What you should do: Copy, from the data below, each line that has the word "lines".
BEGIN Records for this exercise
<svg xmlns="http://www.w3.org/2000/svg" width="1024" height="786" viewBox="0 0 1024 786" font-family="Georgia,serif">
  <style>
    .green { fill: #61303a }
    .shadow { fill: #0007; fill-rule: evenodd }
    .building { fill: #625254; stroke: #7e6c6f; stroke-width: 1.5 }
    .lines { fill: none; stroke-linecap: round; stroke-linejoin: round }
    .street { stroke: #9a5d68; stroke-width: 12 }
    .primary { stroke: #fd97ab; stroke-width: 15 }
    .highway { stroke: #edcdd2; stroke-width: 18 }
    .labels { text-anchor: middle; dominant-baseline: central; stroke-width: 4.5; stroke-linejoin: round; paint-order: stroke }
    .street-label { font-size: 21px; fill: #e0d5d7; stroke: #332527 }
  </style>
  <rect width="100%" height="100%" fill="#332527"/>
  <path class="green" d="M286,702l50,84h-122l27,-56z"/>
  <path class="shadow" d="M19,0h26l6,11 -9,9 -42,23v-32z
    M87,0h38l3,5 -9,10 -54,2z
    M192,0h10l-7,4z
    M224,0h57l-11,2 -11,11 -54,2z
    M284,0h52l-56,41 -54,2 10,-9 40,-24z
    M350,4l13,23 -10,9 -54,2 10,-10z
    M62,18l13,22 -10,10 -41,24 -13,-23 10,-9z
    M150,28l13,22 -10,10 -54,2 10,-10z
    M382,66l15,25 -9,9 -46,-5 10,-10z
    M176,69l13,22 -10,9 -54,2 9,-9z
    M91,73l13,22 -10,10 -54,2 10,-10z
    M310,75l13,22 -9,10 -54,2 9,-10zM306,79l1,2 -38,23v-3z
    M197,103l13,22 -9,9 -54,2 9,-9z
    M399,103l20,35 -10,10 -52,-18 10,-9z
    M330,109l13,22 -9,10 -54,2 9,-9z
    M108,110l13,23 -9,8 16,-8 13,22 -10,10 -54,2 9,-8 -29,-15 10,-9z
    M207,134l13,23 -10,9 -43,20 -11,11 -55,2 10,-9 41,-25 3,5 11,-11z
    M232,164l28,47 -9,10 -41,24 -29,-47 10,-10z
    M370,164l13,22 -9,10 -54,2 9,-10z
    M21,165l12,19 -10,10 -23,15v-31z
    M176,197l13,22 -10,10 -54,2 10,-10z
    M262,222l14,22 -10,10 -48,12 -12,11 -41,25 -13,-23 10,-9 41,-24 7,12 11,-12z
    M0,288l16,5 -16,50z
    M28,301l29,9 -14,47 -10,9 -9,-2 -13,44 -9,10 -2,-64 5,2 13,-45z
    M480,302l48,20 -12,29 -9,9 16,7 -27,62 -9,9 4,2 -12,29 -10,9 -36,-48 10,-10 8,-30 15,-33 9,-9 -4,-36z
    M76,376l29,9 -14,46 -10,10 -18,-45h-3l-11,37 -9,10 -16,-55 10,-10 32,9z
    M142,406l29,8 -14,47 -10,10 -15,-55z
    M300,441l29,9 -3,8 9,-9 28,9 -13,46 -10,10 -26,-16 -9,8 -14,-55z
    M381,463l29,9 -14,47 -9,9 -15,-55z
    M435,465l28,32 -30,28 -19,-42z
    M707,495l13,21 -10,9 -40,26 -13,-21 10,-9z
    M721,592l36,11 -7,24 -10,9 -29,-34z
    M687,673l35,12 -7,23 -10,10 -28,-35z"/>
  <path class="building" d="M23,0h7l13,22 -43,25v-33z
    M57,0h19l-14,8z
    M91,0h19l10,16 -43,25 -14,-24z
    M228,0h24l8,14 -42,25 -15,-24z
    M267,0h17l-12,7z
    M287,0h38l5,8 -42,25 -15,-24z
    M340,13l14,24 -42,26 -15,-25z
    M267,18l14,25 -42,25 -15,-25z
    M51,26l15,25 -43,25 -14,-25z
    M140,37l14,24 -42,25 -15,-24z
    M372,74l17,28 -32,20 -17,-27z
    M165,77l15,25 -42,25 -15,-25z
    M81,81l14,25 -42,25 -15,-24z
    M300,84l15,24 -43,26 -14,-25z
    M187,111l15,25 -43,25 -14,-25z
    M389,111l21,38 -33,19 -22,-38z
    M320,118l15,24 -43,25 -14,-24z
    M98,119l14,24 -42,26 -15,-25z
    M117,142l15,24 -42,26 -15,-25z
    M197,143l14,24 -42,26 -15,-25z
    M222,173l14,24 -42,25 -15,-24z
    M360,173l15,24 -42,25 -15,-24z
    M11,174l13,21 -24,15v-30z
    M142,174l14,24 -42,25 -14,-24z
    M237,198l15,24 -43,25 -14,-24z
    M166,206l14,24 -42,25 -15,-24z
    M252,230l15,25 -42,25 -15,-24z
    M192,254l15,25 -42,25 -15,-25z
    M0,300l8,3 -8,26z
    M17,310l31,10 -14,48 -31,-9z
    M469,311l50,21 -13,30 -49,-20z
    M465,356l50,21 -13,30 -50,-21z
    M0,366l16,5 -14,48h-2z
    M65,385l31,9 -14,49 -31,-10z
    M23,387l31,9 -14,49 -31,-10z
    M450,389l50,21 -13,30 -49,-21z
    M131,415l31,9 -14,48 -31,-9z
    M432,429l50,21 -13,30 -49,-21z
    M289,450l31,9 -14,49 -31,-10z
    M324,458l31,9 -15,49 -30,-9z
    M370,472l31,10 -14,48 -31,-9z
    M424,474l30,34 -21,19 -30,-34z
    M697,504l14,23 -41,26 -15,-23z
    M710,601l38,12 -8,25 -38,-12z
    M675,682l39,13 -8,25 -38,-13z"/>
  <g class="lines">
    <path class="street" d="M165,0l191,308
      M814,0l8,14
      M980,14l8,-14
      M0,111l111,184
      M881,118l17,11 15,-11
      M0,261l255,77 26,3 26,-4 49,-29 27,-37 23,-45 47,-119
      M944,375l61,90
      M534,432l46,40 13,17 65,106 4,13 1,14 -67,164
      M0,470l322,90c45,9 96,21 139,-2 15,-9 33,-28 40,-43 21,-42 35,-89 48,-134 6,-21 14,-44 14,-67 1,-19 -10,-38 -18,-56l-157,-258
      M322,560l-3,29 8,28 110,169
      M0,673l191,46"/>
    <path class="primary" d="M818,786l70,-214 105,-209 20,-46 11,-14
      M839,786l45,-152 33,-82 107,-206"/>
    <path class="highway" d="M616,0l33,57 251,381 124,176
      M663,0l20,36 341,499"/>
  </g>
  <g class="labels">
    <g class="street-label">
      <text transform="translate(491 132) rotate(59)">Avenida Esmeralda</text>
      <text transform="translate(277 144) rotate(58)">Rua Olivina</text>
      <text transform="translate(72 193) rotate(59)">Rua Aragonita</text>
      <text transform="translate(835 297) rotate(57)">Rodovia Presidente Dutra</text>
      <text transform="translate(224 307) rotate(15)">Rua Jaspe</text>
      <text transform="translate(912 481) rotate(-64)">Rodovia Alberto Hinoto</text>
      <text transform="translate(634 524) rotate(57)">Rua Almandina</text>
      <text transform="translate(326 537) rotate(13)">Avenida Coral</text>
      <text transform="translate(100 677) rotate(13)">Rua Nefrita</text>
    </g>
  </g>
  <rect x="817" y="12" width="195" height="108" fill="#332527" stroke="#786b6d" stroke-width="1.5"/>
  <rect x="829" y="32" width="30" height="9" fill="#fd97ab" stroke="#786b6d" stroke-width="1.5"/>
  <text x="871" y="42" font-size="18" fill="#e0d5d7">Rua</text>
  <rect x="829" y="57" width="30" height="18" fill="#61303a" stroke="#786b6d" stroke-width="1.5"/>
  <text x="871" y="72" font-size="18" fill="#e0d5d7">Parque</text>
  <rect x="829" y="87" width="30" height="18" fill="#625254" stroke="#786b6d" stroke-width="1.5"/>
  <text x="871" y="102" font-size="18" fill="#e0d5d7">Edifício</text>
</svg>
END Records for this exercise
Answer area:
    .lines { fill: none; stroke-linecap: round; stroke-linejoin: round }
  <g class="lines">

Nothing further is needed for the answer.